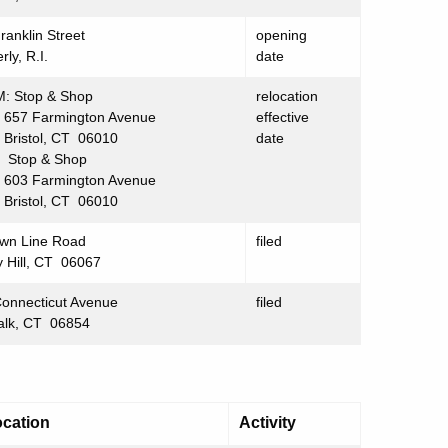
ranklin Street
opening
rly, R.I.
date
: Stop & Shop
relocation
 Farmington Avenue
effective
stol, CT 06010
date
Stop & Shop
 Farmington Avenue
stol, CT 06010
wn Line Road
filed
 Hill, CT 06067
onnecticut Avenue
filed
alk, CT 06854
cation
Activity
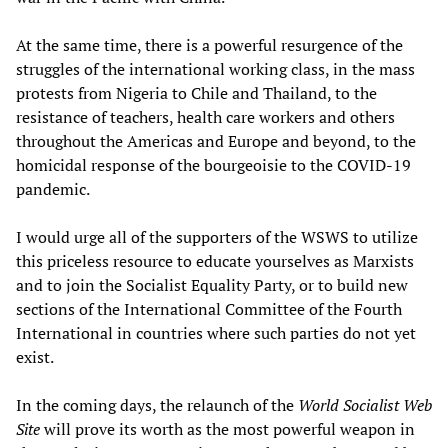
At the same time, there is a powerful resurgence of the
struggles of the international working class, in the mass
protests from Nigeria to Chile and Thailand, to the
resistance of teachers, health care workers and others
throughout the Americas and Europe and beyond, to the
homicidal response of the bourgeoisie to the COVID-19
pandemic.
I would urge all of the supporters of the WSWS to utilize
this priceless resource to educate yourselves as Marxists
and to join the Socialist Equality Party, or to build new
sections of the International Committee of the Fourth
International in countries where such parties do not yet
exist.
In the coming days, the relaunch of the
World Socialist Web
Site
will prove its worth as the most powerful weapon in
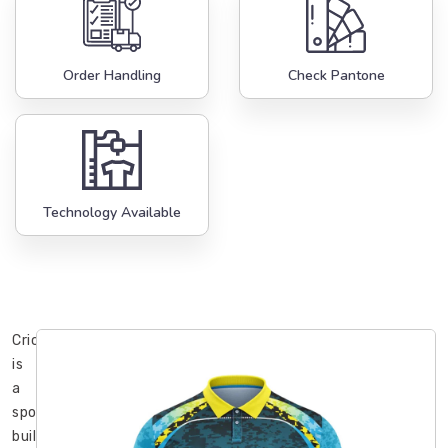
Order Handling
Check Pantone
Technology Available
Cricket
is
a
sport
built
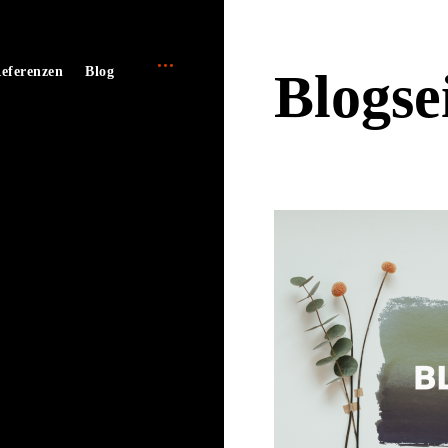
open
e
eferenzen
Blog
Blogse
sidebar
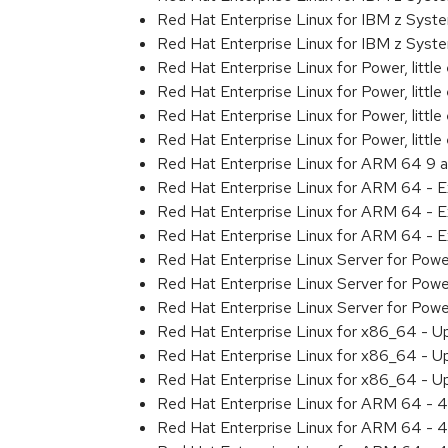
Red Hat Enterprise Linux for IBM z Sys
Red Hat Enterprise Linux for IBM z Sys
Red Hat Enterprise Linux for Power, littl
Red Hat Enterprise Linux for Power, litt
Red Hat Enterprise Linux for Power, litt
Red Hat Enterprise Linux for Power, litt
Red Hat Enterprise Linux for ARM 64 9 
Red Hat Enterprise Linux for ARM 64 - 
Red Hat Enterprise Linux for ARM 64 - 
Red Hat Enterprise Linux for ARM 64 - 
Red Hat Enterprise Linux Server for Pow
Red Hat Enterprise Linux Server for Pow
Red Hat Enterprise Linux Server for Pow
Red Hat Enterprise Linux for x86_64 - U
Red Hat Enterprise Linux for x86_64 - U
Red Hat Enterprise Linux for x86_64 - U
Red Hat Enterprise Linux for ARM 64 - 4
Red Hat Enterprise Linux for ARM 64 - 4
────────────────────────────────────────
- **Task goal**: Every line above should be copied exactly; do not carry over the pictures.

- **Answer section**:
ranklin Street
opening
rly, R.I.
date
: Stop & Shop
relocation
 Farmington Avenue
effective
stol, CT 06010
date
Stop & Shop
 Farmington Avenue
stol, CT 06010
wn Line Road
filed
 Hill, CT 06067
onnecticut Avenue
filed
alk, CT 06854
cation
Activity
At the same time, there is a powerful resurgence of the
struggles of the international working class, in the mass
protests from Nigeria to Chile and Thailand, to the
resistance of teachers, health care workers and others
throughout the Americas and Europe and beyond, to the
homicidal response of the bourgeoisie to the COVID-19
pandemic.
I would urge all of the supporters of the WSWS to utilize
this priceless resource to educate yourselves as Marxists
and to join the Socialist Equality Party, or to build new
sections of the International Committee of the Fourth
International in countries where such parties do not yet
exist.
In the coming days, the relaunch of the
World Socialist Web
Site
will prove its worth as the most powerful weapon in
Order Handling
Check Pantone
Technology Available
Cricket
is
a
sport
built
open
e
eferenzen
Blog
Blogse
sidebar
Red Hat Enterprise Linux for IBM z Sys
Red Hat Enterprise Linux for IBM z Sys
Red Hat Enterprise Linux for Power, littl
Red Hat Enterprise Linux for Power, litt
Red Hat Enterprise Linux for Power, litt
Red Hat Enterprise Linux for Power, litt
Red Hat Enterprise Linux for ARM 64 9 
Red Hat Enterprise Linux for ARM 64 - 
Red Hat Enterprise Linux for ARM 64 - 
Red Hat Enterprise Linux for ARM 64 - 
Red Hat Enterprise Linux Server for Pow
Red Hat Enterprise Linux Server for Pow
Red Hat Enterprise Linux Server for Pow
Red Hat Enterprise Linux for x86_64 - U
Red Hat Enterprise Linux for x86_64 - U
Red Hat Enterprise Linux for x86_64 - U
Red Hat Enterprise Linux for ARM 64 - 4
Red Hat Enterprise Linux for ARM 64 - 4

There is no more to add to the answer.